[comp.unix.questions] C bug causes double fault

zarquon@tree.UUCP (Erin Filbert) (03/19/89)

While writing a deceptively simple C program, I managed to crash the entire
system here.  The following code:

main()
{
	float x;

	printf("x = %d", x);
}

will send the system into double fault.  I am using Microport System V
Release 2 on a 286 machine (AT Clone).

Has anyone else encountered this problem?  Are there any patches for it?  
The last time this happened, restarting the system caused severe file
damage.  

Any help would be greatly appreciated.

-- 
-------------------------------------------------------------------------------
I'm sorry.  I think we might have      |           Erin M. Filbert
been better off with a slide rule.     |   
   - Zaphod Beeblebrox                 |   Path: pacbell!sactoh0!tree!zarquon

gwyn@smoke.BRL.MIL (Doug Gwyn ) (03/20/89)

In article <244@tree.UUCP> zarquon@tree.UUCP (Erin Filbert) writes:
>main()
________________
■ **OBJECTIVES**
1. Pull out everything in the newsgroup thread from "will send the" down to "be greatly appreciated.".
2. According to the newsgroup thread, which operating system and hardware was the first poster running?
The listing comes from a separate source, not from the newsgroup thread.

■ **Extracted data entries**
________________
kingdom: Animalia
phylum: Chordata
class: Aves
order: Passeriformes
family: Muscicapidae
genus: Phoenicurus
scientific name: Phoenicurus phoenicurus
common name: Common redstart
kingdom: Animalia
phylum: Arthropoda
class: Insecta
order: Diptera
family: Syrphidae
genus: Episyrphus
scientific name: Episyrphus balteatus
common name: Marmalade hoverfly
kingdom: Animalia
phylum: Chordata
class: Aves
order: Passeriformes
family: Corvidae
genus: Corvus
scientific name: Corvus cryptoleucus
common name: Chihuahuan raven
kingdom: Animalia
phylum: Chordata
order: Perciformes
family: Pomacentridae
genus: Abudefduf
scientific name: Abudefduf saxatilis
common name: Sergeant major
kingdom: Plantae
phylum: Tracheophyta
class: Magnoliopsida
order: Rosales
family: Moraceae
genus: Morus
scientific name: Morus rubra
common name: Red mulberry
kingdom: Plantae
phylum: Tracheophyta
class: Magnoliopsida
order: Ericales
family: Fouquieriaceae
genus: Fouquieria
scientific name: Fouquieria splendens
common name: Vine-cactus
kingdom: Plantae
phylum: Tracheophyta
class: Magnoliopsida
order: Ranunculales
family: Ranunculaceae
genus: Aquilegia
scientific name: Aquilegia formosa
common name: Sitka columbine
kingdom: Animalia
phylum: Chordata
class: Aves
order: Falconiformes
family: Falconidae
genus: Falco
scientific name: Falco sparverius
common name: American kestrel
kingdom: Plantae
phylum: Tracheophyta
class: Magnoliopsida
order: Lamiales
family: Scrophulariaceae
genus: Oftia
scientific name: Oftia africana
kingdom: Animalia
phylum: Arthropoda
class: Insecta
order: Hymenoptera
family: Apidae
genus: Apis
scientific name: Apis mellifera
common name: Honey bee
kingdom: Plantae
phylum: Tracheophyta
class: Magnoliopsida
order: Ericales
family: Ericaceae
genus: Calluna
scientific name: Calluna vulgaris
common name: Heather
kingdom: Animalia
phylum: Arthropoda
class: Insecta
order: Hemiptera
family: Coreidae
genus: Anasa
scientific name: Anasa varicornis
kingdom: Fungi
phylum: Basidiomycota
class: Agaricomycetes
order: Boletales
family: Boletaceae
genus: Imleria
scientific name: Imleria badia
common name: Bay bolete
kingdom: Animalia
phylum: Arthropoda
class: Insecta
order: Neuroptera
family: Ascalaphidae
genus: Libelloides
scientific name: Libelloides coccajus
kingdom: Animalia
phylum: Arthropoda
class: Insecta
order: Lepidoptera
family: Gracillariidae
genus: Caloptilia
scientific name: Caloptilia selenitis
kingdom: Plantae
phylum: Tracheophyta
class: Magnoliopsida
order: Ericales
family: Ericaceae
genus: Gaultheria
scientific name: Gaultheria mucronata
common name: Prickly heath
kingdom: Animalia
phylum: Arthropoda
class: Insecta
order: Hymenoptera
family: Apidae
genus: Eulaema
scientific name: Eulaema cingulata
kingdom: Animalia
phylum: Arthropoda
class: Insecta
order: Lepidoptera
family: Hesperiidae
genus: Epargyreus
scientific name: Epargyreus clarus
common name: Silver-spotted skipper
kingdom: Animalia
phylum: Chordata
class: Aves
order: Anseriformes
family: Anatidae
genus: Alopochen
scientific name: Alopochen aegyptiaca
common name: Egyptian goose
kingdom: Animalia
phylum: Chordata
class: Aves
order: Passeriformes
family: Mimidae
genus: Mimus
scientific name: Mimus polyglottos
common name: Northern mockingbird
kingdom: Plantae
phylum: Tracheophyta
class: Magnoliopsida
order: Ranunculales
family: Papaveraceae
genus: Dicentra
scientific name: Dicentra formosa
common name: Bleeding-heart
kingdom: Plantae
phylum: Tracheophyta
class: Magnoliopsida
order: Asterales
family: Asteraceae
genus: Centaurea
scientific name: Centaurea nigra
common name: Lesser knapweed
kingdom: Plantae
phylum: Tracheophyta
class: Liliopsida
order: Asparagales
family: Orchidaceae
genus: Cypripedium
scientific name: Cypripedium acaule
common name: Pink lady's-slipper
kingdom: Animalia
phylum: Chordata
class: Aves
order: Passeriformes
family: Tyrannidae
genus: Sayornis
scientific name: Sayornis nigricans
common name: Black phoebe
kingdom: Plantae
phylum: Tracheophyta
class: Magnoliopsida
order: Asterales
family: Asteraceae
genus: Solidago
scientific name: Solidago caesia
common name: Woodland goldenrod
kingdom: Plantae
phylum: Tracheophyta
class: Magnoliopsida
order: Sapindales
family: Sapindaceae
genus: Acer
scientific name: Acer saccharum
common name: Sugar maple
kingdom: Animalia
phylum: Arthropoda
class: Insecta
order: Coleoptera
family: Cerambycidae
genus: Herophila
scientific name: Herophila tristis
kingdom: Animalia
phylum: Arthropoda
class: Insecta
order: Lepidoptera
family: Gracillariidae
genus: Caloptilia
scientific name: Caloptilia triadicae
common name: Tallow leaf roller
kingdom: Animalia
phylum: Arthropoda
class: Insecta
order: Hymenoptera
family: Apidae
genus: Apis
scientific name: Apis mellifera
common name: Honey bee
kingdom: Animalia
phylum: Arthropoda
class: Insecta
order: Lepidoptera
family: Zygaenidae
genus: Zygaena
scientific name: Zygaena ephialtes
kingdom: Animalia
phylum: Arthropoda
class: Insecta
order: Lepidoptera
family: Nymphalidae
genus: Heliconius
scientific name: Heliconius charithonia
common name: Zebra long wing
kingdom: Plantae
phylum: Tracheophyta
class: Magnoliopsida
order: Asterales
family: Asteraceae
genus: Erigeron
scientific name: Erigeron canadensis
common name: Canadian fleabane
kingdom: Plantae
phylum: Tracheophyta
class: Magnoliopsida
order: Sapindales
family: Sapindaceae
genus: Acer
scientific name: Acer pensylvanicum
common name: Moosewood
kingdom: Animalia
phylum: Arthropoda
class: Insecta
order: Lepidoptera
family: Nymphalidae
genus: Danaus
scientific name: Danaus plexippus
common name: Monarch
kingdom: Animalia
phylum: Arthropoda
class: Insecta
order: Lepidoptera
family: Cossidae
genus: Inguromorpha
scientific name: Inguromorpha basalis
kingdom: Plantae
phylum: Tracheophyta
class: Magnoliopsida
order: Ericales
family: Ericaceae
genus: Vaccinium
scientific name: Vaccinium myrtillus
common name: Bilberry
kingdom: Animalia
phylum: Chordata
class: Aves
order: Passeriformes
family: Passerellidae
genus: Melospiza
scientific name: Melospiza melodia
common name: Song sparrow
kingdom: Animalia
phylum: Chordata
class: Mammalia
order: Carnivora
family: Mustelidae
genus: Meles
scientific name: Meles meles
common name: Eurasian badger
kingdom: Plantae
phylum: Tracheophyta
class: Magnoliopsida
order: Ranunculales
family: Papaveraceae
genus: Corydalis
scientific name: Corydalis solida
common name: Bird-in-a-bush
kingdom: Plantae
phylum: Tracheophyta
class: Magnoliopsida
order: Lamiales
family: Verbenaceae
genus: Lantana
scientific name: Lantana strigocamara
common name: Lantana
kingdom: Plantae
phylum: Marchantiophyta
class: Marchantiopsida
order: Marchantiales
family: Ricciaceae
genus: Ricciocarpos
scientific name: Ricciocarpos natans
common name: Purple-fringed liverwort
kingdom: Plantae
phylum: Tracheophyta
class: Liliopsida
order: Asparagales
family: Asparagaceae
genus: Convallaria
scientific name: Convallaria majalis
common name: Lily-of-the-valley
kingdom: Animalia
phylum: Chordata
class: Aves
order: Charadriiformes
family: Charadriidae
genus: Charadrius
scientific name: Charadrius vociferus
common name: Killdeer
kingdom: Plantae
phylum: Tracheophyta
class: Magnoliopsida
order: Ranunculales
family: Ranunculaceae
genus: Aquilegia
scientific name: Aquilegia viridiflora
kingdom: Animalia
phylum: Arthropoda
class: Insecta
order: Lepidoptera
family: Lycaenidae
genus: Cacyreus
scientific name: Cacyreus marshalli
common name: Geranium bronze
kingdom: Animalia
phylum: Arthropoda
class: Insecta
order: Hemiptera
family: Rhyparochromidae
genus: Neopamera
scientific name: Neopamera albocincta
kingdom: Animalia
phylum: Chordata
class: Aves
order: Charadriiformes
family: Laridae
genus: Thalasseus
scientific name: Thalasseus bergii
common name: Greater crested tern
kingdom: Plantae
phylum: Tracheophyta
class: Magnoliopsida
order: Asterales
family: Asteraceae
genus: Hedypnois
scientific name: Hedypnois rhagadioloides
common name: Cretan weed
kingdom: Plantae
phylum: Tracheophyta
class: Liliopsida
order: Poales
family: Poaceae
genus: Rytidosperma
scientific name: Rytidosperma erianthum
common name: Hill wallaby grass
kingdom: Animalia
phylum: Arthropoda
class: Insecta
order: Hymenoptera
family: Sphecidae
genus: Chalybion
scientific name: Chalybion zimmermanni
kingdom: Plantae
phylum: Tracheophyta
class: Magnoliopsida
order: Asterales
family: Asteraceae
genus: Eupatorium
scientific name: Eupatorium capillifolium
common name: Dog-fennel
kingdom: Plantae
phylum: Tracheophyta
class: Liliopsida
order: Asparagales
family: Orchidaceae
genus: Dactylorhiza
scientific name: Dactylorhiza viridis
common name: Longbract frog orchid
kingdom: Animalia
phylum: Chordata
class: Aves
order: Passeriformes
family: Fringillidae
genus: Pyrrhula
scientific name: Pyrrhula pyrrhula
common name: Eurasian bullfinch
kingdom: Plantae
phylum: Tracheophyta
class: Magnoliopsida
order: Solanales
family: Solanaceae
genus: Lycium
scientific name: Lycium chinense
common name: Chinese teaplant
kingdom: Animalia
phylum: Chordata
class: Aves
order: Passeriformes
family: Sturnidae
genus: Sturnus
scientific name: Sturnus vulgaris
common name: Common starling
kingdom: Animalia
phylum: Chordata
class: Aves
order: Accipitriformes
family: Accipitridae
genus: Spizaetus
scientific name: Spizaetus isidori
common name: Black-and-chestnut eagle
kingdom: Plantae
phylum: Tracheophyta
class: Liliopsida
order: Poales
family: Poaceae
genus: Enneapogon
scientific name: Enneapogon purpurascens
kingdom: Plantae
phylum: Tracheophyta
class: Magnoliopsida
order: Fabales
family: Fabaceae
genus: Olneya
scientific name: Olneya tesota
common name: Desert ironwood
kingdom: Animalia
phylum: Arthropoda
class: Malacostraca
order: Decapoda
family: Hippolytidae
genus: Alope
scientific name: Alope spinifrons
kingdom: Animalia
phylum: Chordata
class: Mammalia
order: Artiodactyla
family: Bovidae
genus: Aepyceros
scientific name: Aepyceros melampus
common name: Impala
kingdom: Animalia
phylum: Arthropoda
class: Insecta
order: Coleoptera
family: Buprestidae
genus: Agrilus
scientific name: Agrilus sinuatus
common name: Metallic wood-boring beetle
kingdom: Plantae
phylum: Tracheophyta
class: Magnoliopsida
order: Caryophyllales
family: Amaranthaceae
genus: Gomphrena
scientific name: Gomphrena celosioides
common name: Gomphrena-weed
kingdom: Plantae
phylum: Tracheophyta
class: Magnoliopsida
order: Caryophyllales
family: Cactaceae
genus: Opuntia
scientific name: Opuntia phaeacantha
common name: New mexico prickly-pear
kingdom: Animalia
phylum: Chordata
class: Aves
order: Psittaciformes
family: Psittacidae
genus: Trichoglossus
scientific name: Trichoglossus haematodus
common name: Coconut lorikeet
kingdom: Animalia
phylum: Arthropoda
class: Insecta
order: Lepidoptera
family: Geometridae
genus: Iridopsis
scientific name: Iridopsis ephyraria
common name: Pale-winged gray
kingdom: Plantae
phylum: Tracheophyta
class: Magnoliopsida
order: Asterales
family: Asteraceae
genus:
________________
■ **OUTPUTS FOR THE TASKS**
1.
will send the system into double fault.  I am using Microport System V
Release 2 on a 286 machine (AT Clone).

Has anyone else encountered this problem?  Are there any patches for it?  
The last time this happened, restarting the system caused severe file
damage.  

Any help would be greatly appreciated.

2. Microport System V Release 2 on a 286 machine (AT Clone).